What is Upsert?

Many Mitto IO jobs can be configured for upsert.

Upsert updates existing rows and inserts new rows when outputting to a database.

Requirements for Upsert

When configuring a Mitto IO job to use upsert, there are two requirements that need to be met by the source (input):

  1. A way to uniquely identify a single row. Typically this is a primary key. It can be a single column or a combination of columns.
  2. A true last modified column. Typically this is a datetime column that is updated anytime a value in a row is changed.
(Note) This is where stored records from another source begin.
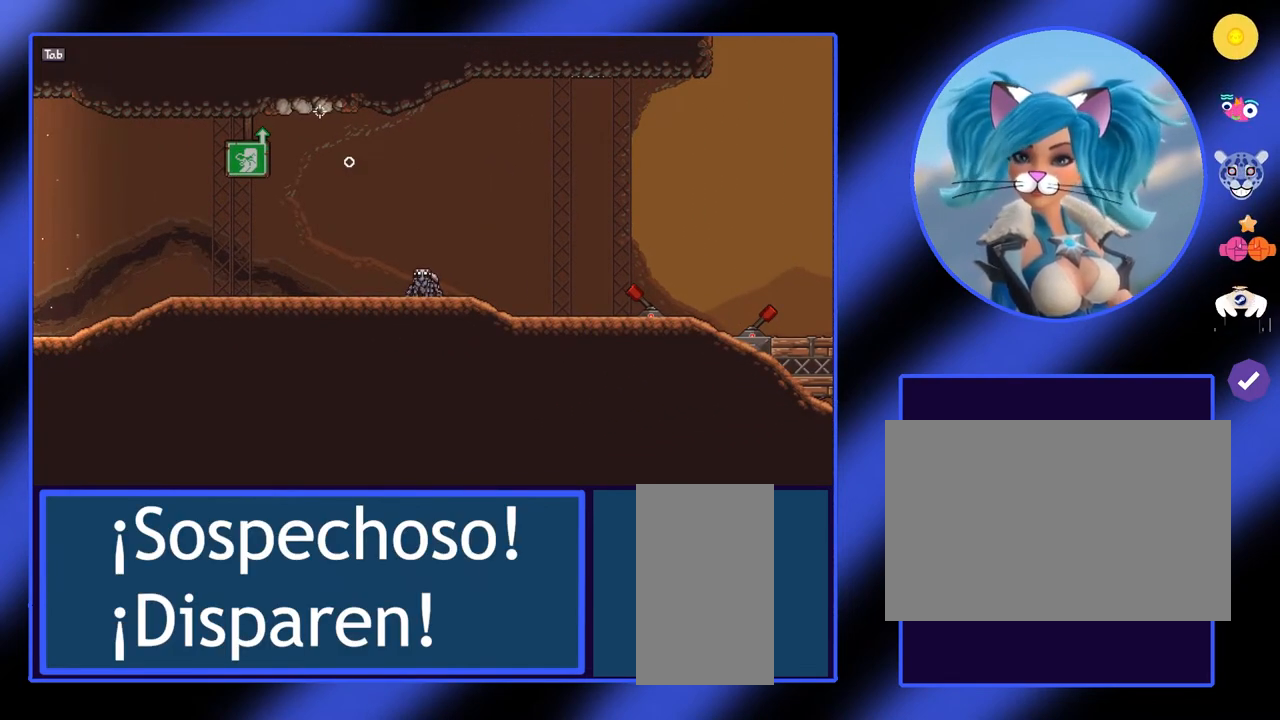
{"keys": [], "mouse": [], "events": [[267, "e", "down"], [367, "e", "up"]]}
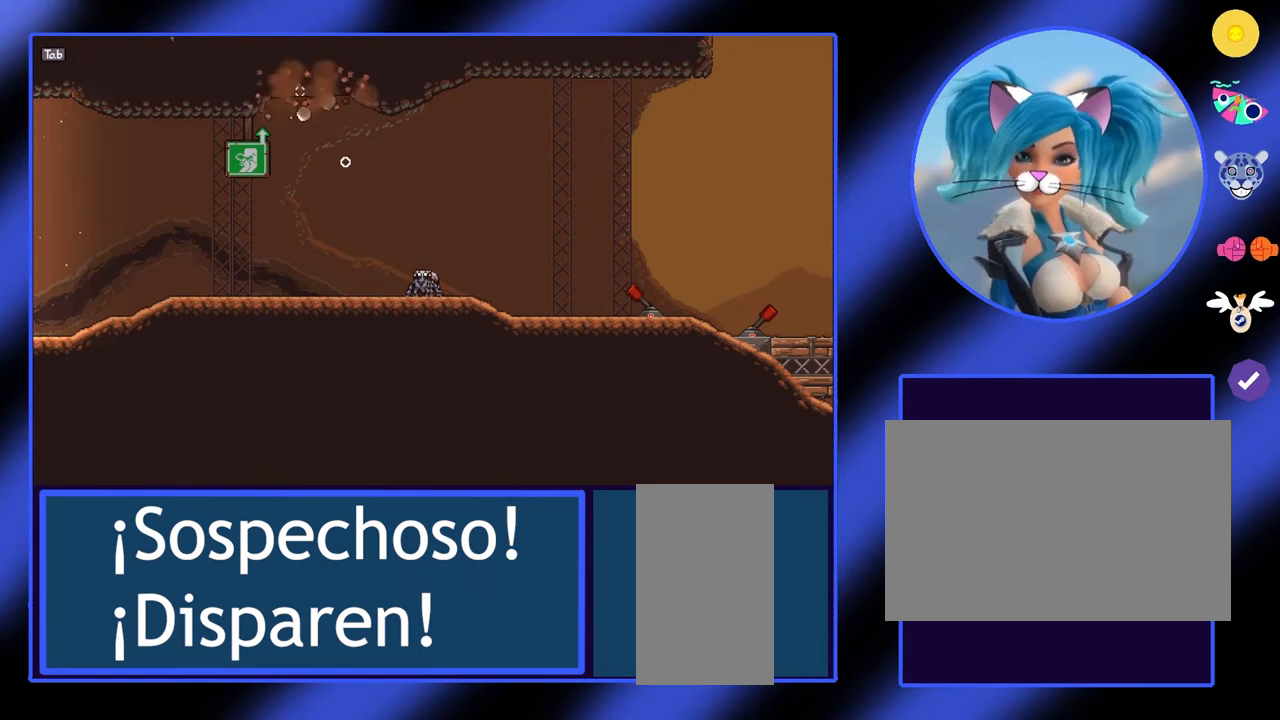
{"keys": [], "mouse": [], "events": []}
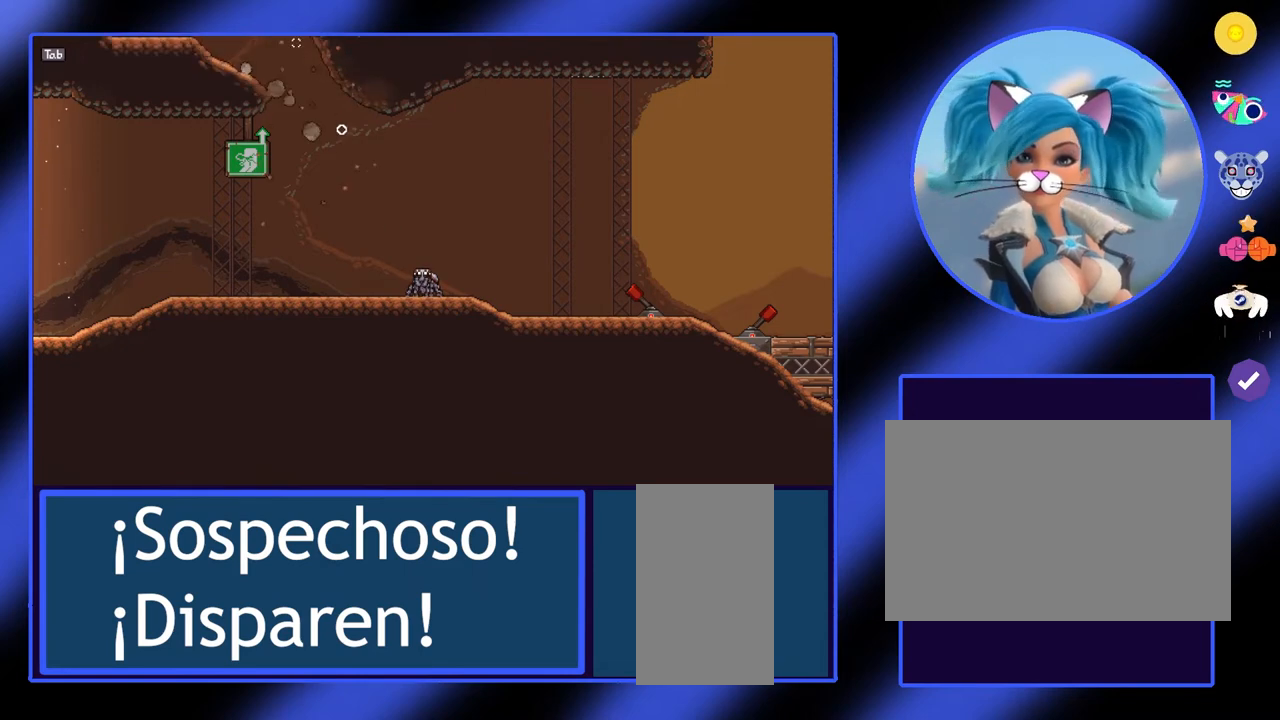
{"keys": [], "mouse": ["left"], "events": [[200, "mouse_left", "down"]]}
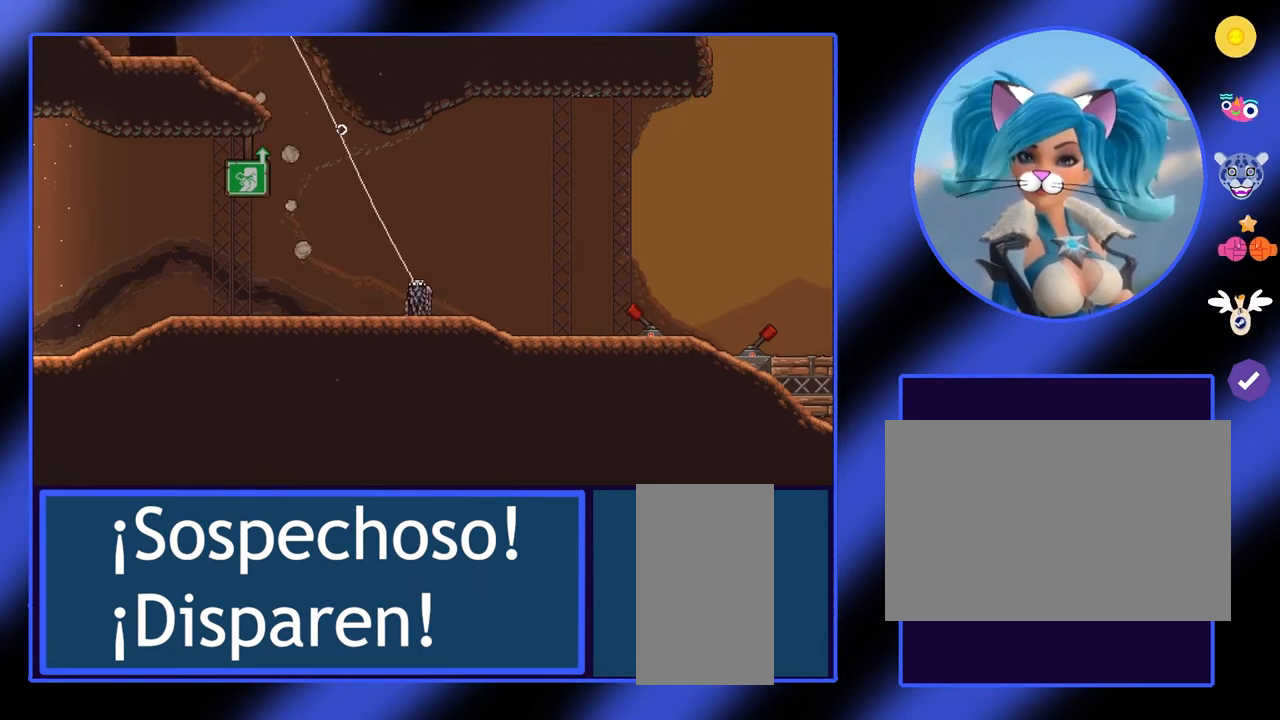
{"keys": [], "mouse": ["left"], "events": []}
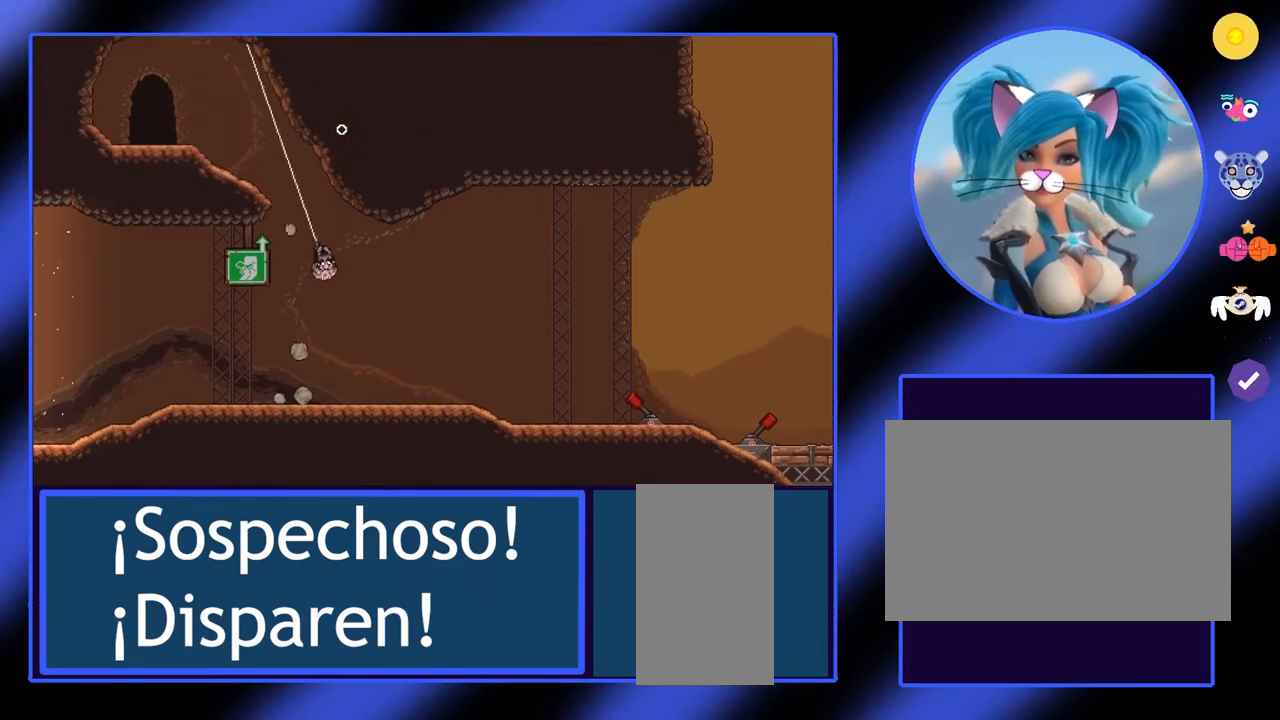
{"keys": ["a"], "mouse": [], "events": [[467, "a", "down"], [467, "mouse_left", "up"]]}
NOTE: Just because a table has a date or datetime column does not mean it has a true last modified column.

Supported Inputs and Outputs

Supported Inputs

IO job database inputs that support upsert:

IO job API inputs that support upsert:

Supported Outputs

All of the database outputs support upsert.

What happens when an IO job WITHOUT upsert is run?
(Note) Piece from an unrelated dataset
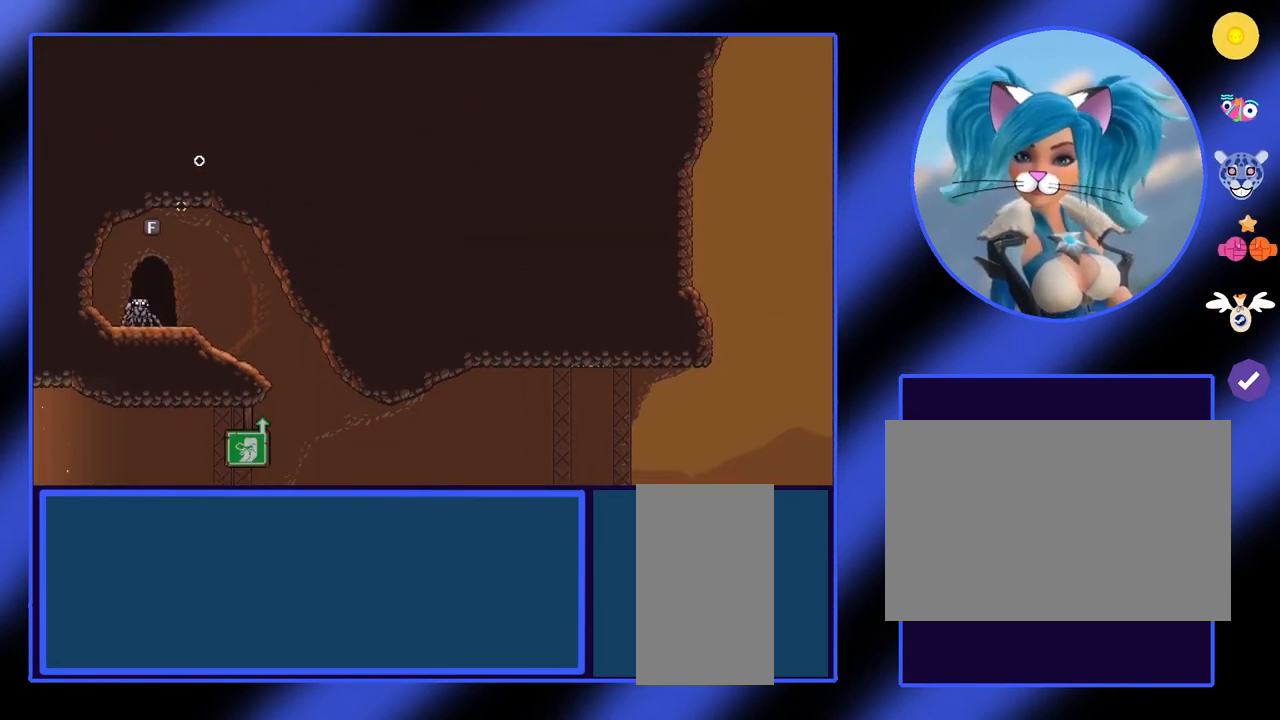
{"keys": [], "mouse": [], "events": [[167, "f", "down"], [267, "f", "up"]]}
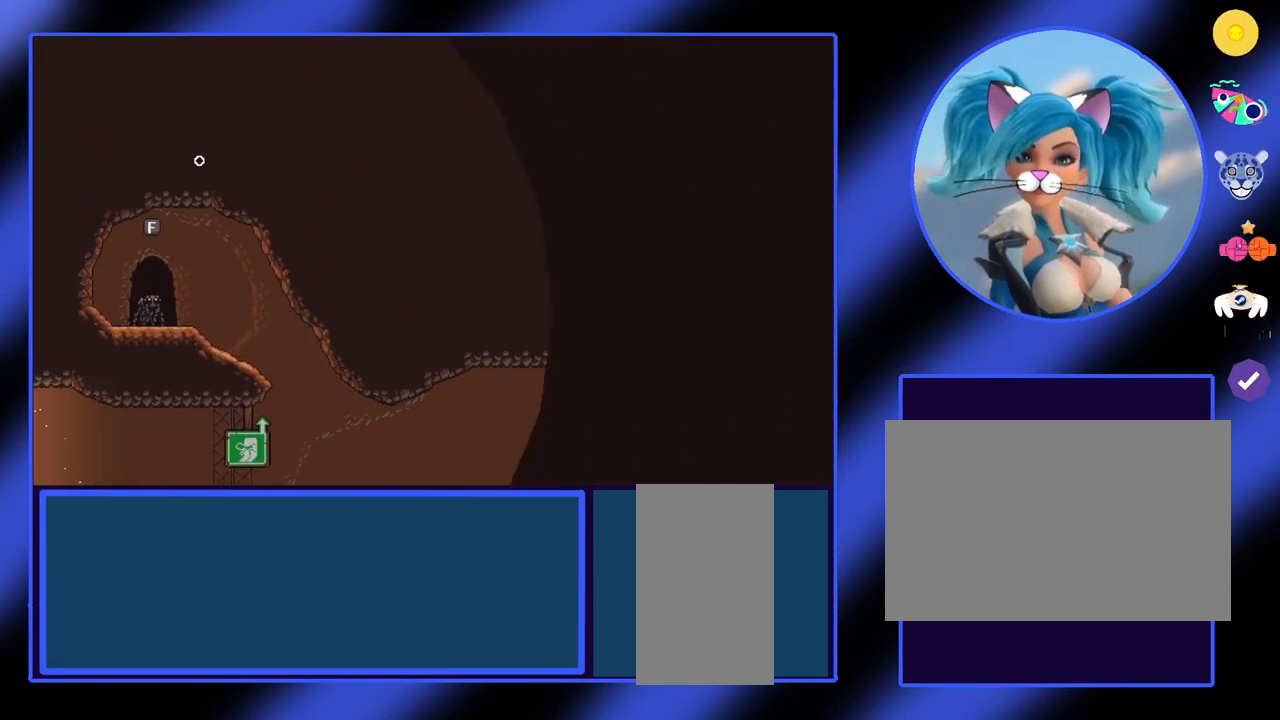
{"keys": [], "mouse": [], "events": []}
  • Mitto sends a SQL query to the source database (input)
  • Mitto truncates the destination database table (output) and loads all the data

What happens when an IO job WITH upsert is run?

  • Mitto queries the destination database table (output) to find the maximum value of the "last modified column"
  • Mitto sends a SQL query to the source database (input) with an added WHERE clause including the value of the maximum "last modified column".
  • Mitto creates a temporary table in the destination database
  • Mitto merges the data in the temporary table with the destination table using the primary key(s)

Both example above assume the output table already exists. If it doesn't Mitto will create it.

Configuring a Query job for Upsert

The JSON config of a Query job configured for upsert has a few additional values. If the Query job is created via the Add Job wizard, these values are auto created and populated. However, the resulting job can be edited, so it is helpful to understand the resulting job configuration.

Input

The input section has an additional key/value pair defining the last_modified_column.

"input": {
        "query": [
            "SELECT * from test.upsert"
        ],
        "dbo": "postgresql://localhost/analytics",
        "use": "query.io#QueryInput",
        "last_modified_column": "last_updated"
    },

Steps:

The steps section has a few additional steps:

  • MaxTimestamp - This is the step where Mitto queries the "last modified column" (column) in the output table.
  • SetUpdatedAt - This is the step where Mitto adds the WHERE clause to the input query that is sent to the source database.
  • CreateTempTable - This is the step where Mitto creates the temporary table in the destination database (output).
  • SyncTempTable - This is the step where the upsert actually occurs. The temporary table is merged with the output table by using the key(s). In the example below, the primary key is id. key is a list, and therefore the primary key can be a composite key of multiple columns.
"steps": [
        {
            "column": "last_updated",
            "use": "mitto.iov2.steps#MaxTimestamp"
        },
        {
            "use": "mitto.iov2.steps.upsert#SetUpdatedAt"
        },
        {
            "transforms": [
                {
                    "use": "mitto.iov2.transform#ExtraColumnsTransform"
                },
                {
                    "use": "mitto.iov2.transform#ColumnsTransform"
                }
            ],
            "use": "mitto.iov2.steps#Input"
        },
        {
            "use": "mitto.iov2.steps#CreateTable"
        },
        {
            "use": "mitto.iov2.steps.upsert#CreateTempTable"
        },
        {
            "transforms": [
                {
                    "use": "mitto.iov2.transform#FlattenTransform"
                }
            ],
            "use": "mitto.iov2.steps#Output"
        },
        {
            "key": [
                "id"
            ],
            "use": "mitto.iov2.steps.upsert#SyncTempTable"
        },
        {
            "use": "mitto.iov2.steps#CountTable"
        }
    ]

Results of a Query Job with Upsert

After a Query job is run, in the Run info section you can see how many rows are in the resulting table (count) and how many rows were updated (updates).